Department of Medicine, Division of Endocrinology, Diabetes and Metabolism & Clinical Research Center, University of Tennessee Health Science Center, 920 Madison Avenue, Suite 300A, Memphis, TN, 38163, USA.
Curr Diab Rep. 2013 Oct;13(5):669-78. doi: 10.1007/s11892-013-0411-y.
Hypoglycemia is uncommon in the general, nondiabetic population but occurs frequently in persons with diabetes treated with insulin or insulin secretagogues. Thus, iatrogenic hypoglycemia explains the majority of cases among persons with type 1 diabetes (T1DM). Since T1DM is characterized by absolute insulin dependence, the current imperfections in insulin replacement therapies often lead to a mismatch between caloric supply and circulating insulin levels, thus increasing the risk for glycemic fluctuations. Hypoglycemia is the limiting factor to excellent glycemic control in insulin-treated subjects. Intensification of glycemic control was associated with a 300 % increase in the rate of hypoglycemia in the Diabetes Control and Complications Trial. Recent measurements using continuous glucose monitoring reveal an alarming rate of daytime and nocturnal episodes of hypoglycemia in patients with T1DM. Etiological factors underlying hypoglycemia in T1DM include predictable triggers (skipped meals, exercise, insulin over dosage) as well as defective counterregulation, a component of hypoglycemia-associated autonomic failure.

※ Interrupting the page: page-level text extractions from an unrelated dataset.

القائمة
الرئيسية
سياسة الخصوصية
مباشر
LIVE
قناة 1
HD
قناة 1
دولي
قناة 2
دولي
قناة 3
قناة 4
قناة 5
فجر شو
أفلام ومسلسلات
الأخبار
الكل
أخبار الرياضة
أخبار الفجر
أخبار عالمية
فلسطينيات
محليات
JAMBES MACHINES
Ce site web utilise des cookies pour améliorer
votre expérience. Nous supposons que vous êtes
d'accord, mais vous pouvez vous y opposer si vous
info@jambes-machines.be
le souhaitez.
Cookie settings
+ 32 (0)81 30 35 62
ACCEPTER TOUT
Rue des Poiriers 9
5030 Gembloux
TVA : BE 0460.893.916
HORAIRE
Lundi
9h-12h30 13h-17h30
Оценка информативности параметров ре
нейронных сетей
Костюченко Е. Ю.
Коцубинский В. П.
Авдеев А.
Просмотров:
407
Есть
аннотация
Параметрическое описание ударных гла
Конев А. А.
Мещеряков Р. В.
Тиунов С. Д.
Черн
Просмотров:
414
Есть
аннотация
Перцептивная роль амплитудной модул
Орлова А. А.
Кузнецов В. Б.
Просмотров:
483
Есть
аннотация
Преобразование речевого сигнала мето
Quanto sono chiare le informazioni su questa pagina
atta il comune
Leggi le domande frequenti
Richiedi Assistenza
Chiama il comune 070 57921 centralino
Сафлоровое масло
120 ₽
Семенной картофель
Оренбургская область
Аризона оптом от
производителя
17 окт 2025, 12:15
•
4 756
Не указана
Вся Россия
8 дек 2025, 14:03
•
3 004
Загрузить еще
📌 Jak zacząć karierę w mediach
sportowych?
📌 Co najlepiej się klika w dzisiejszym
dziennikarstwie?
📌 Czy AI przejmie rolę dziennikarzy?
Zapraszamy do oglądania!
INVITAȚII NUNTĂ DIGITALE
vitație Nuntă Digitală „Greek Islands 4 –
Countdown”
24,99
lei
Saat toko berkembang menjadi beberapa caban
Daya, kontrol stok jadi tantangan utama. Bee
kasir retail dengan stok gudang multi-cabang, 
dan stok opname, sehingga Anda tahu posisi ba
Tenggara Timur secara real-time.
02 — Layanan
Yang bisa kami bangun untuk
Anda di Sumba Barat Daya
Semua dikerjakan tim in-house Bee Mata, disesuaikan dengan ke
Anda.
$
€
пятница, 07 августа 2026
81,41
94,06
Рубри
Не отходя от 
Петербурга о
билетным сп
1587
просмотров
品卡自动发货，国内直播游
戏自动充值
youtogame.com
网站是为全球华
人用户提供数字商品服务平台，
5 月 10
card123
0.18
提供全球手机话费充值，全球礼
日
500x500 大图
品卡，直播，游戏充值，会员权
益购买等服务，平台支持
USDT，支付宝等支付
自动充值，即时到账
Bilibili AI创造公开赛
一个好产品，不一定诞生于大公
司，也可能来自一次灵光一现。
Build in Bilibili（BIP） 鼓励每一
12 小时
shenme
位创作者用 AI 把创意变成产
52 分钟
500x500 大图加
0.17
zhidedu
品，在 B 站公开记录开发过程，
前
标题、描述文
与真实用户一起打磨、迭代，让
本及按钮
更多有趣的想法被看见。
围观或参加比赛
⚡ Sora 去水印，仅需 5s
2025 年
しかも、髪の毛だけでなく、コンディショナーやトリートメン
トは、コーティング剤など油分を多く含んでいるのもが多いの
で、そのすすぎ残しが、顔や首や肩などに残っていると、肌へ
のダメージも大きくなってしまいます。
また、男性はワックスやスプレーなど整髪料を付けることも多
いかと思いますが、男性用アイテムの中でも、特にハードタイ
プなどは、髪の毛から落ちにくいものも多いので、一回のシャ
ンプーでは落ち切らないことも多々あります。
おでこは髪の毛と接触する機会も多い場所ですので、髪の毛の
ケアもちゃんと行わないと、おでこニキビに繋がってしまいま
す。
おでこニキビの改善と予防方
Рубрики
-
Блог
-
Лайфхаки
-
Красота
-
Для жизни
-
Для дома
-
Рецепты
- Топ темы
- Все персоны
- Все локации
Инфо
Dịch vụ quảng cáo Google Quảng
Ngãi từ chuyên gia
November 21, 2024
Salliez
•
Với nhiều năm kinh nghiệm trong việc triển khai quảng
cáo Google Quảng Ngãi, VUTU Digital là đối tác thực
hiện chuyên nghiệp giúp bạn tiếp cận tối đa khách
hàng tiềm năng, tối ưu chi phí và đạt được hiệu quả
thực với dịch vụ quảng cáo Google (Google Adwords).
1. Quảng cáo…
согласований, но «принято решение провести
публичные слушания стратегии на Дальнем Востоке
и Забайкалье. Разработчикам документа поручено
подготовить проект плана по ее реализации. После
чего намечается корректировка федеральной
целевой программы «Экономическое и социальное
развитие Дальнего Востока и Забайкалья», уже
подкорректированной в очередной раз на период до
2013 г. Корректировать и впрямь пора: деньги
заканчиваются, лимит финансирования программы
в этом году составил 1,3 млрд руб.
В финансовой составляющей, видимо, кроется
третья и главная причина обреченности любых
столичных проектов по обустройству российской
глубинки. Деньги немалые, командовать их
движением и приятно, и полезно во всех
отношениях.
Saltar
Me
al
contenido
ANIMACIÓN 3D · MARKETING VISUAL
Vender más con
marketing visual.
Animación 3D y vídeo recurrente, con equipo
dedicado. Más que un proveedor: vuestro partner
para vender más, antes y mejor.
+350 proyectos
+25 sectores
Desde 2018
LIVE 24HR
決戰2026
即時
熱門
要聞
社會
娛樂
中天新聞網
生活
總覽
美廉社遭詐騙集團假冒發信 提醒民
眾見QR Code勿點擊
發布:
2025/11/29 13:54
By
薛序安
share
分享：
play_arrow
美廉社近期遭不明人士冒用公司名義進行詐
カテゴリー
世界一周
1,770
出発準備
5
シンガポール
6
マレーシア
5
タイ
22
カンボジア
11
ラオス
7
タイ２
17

低血糖在普通非糖尿病人群中并不常见,但在接受胰岛素或胰岛素分泌剂治疗的糖尿病患者中经常发生。因此,医源性低血糖解释了大多数 1 型糖尿病(T1DM)患者的病例。由于 T1DM 的特征是绝对胰岛素依赖,目前胰岛素替代疗法的不完善常常导致热量供应与循环胰岛素水平之间不匹配,从而增加血糖波动的风险。低血糖是胰岛素治疗患者实现良好血糖控制的限制因素。血糖控制的强化与低血糖发生率增加了 300%相关,这在糖尿病控制和并发症试验中有所体现。最近使用连续血糖监测的测量结果显示,T1DM 患者白天和夜间发生低血糖的发生率令人震惊。T1DM 中低血糖的病因因素包括可预测的诱因(漏餐、运动、胰岛素过量)以及低血糖相关自主神经衰竭的代偿缺陷。